**Information:**
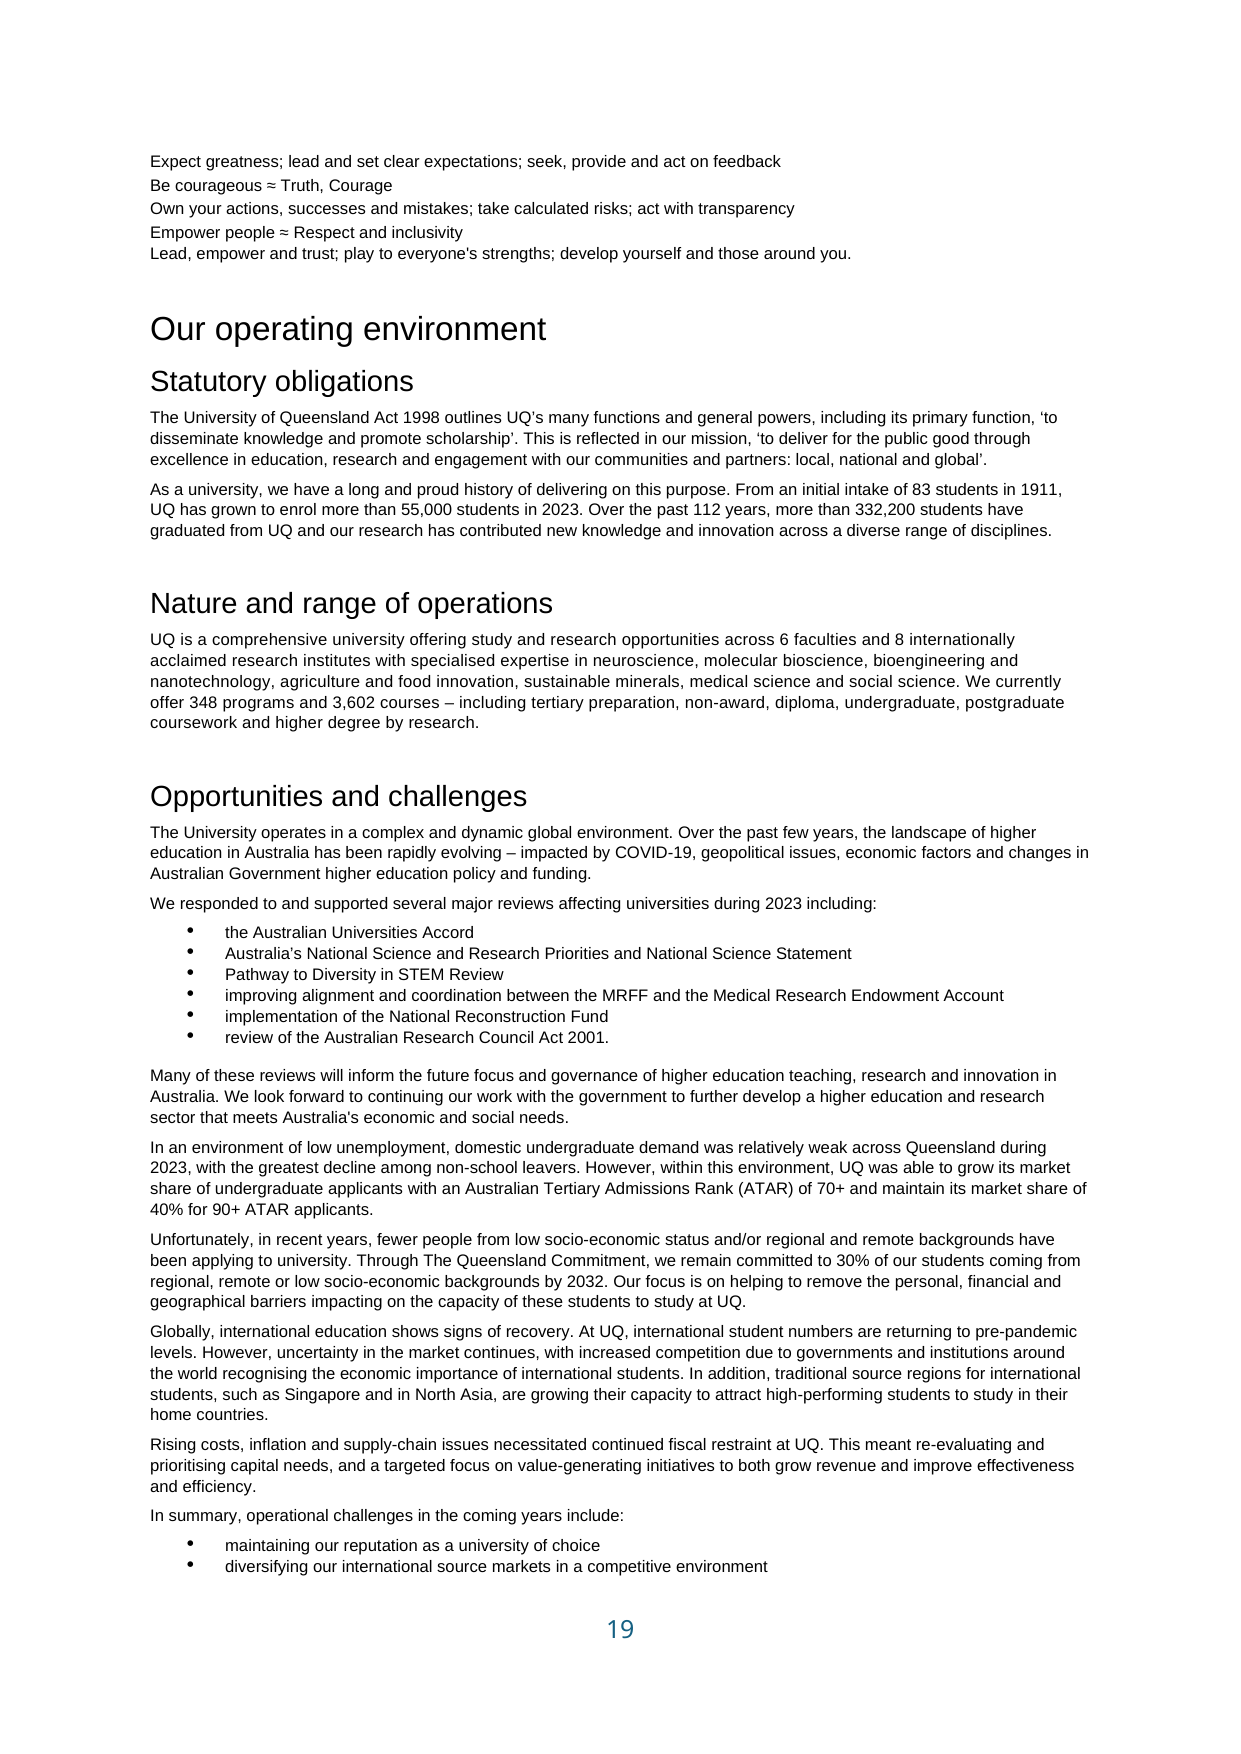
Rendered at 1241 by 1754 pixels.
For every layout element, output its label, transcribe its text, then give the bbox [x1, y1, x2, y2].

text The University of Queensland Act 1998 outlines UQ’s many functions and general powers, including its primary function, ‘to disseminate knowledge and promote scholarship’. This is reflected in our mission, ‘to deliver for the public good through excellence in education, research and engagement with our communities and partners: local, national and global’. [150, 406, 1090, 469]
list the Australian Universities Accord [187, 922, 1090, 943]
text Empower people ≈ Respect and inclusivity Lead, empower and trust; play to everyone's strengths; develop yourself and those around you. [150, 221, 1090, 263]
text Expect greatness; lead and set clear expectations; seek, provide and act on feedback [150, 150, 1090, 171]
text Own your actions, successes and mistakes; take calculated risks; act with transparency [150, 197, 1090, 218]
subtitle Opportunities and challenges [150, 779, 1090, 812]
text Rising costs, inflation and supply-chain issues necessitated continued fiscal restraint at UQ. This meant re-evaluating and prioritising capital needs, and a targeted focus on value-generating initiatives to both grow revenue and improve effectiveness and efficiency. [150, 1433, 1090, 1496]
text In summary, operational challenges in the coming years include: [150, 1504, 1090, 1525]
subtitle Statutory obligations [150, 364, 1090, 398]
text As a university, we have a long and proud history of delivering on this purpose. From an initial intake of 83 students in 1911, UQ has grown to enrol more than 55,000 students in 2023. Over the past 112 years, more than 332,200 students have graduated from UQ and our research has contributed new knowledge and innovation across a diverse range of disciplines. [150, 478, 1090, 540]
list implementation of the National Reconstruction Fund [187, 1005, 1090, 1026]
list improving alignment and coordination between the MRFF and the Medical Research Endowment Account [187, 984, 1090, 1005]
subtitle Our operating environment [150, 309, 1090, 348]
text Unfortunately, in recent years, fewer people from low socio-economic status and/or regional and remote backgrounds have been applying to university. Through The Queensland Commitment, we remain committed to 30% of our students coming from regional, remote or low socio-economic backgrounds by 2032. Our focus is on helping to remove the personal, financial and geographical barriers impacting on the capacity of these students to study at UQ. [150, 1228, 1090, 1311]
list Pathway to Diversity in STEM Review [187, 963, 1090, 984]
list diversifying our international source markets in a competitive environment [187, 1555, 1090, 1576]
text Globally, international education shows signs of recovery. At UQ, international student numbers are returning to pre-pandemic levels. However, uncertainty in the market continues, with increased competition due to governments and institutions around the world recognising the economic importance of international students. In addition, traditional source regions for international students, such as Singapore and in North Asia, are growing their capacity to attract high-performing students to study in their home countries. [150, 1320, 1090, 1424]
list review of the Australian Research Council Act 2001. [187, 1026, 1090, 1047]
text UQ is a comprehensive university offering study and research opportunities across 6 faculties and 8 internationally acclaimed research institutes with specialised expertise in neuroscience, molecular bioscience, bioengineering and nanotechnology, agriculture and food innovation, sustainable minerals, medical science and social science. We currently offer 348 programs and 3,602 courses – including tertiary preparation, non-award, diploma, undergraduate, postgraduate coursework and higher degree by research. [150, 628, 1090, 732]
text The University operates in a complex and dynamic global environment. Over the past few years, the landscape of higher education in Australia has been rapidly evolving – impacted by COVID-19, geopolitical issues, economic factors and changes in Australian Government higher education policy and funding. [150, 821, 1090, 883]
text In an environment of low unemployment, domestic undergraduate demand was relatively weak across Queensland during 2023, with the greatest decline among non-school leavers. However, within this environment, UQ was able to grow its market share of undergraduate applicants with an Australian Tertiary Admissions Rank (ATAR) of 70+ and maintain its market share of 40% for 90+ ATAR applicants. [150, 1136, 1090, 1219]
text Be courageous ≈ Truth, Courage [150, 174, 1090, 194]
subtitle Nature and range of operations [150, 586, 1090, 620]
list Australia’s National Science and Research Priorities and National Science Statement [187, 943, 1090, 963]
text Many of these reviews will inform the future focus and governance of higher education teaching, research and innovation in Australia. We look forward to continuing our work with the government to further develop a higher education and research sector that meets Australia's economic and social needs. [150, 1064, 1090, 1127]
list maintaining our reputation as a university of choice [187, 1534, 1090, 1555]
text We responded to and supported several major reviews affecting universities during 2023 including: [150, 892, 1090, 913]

**Problem:** Leaving images out, please output every line of the data exactly.

**Result of this exercise:**
Rendered at 1241 by 1754 pixels.
For every layout element, output its label, transcribe its text, then give the bbox [x1, y1, x2, y2].

text The University of Queensland Act 1998 outlines UQ’s many functions and general powers, including its primary function, ‘to disseminate knowledge and promote scholarship’. This is reflected in our mission, ‘to deliver for the public good through excellence in education, research and engagement with our communities and partners: local, national and global’. [150, 406, 1090, 469]
list the Australian Universities Accord [187, 922, 1090, 943]
text Empower people ≈ Respect and inclusivity Lead, empower and trust; play to everyone's strengths; develop yourself and those around you. [150, 221, 1090, 263]
text Expect greatness; lead and set clear expectations; seek, provide and act on feedback [150, 150, 1090, 171]
text Own your actions, successes and mistakes; take calculated risks; act with transparency [150, 197, 1090, 218]
subtitle Opportunities and challenges [150, 779, 1090, 812]
text Rising costs, inflation and supply-chain issues necessitated continued fiscal restraint at UQ. This meant re-evaluating and prioritising capital needs, and a targeted focus on value-generating initiatives to both grow revenue and improve effectiveness and efficiency. [150, 1433, 1090, 1496]
text In summary, operational challenges in the coming years include: [150, 1504, 1090, 1525]
subtitle Statutory obligations [150, 364, 1090, 398]
text As a university, we have a long and proud history of delivering on this purpose. From an initial intake of 83 students in 1911, UQ has grown to enrol more than 55,000 students in 2023. Over the past 112 years, more than 332,200 students have graduated from UQ and our research has contributed new knowledge and innovation across a diverse range of disciplines. [150, 478, 1090, 540]
list implementation of the National Reconstruction Fund [187, 1005, 1090, 1026]
list improving alignment and coordination between the MRFF and the Medical Research Endowment Account [187, 984, 1090, 1005]
subtitle Our operating environment [150, 309, 1090, 348]
text Unfortunately, in recent years, fewer people from low socio-economic status and/or regional and remote backgrounds have been applying to university. Through The Queensland Commitment, we remain committed to 30% of our students coming from regional, remote or low socio-economic backgrounds by 2032. Our focus is on helping to remove the personal, financial and geographical barriers impacting on the capacity of these students to study at UQ. [150, 1228, 1090, 1311]
list Pathway to Diversity in STEM Review [187, 963, 1090, 984]
list diversifying our international source markets in a competitive environment [187, 1555, 1090, 1576]
text Globally, international education shows signs of recovery. At UQ, international student numbers are returning to pre-pandemic levels. However, uncertainty in the market continues, with increased competition due to governments and institutions around the world recognising the economic importance of international students. In addition, traditional source regions for international students, such as Singapore and in North Asia, are growing their capacity to attract high-performing students to study in their home countries. [150, 1320, 1090, 1424]
list review of the Australian Research Council Act 2001. [187, 1026, 1090, 1047]
text UQ is a comprehensive university offering study and research opportunities across 6 faculties and 8 internationally acclaimed research institutes with specialised expertise in neuroscience, molecular bioscience, bioengineering and nanotechnology, agriculture and food innovation, sustainable minerals, medical science and social science. We currently offer 348 programs and 3,602 courses – including tertiary preparation, non-award, diploma, undergraduate, postgraduate coursework and higher degree by research. [150, 628, 1090, 732]
text The University operates in a complex and dynamic global environment. Over the past few years, the landscape of higher education in Australia has been rapidly evolving – impacted by COVID-19, geopolitical issues, economic factors and changes in Australian Government higher education policy and funding. [150, 821, 1090, 883]
text In an environment of low unemployment, domestic undergraduate demand was relatively weak across Queensland during 2023, with the greatest decline among non-school leavers. However, within this environment, UQ was able to grow its market share of undergraduate applicants with an Australian Tertiary Admissions Rank (ATAR) of 70+ and maintain its market share of 40% for 90+ ATAR applicants. [150, 1136, 1090, 1219]
text Be courageous ≈ Truth, Courage [150, 174, 1090, 194]
subtitle Nature and range of operations [150, 586, 1090, 620]
list Australia’s National Science and Research Priorities and National Science Statement [187, 943, 1090, 963]
text Many of these reviews will inform the future focus and governance of higher education teaching, research and innovation in Australia. We look forward to continuing our work with the government to further develop a higher education and research sector that meets Australia's economic and social needs. [150, 1064, 1090, 1127]
list maintaining our reputation as a university of choice [187, 1534, 1090, 1555]
text We responded to and supported several major reviews affecting universities during 2023 including: [150, 892, 1090, 913]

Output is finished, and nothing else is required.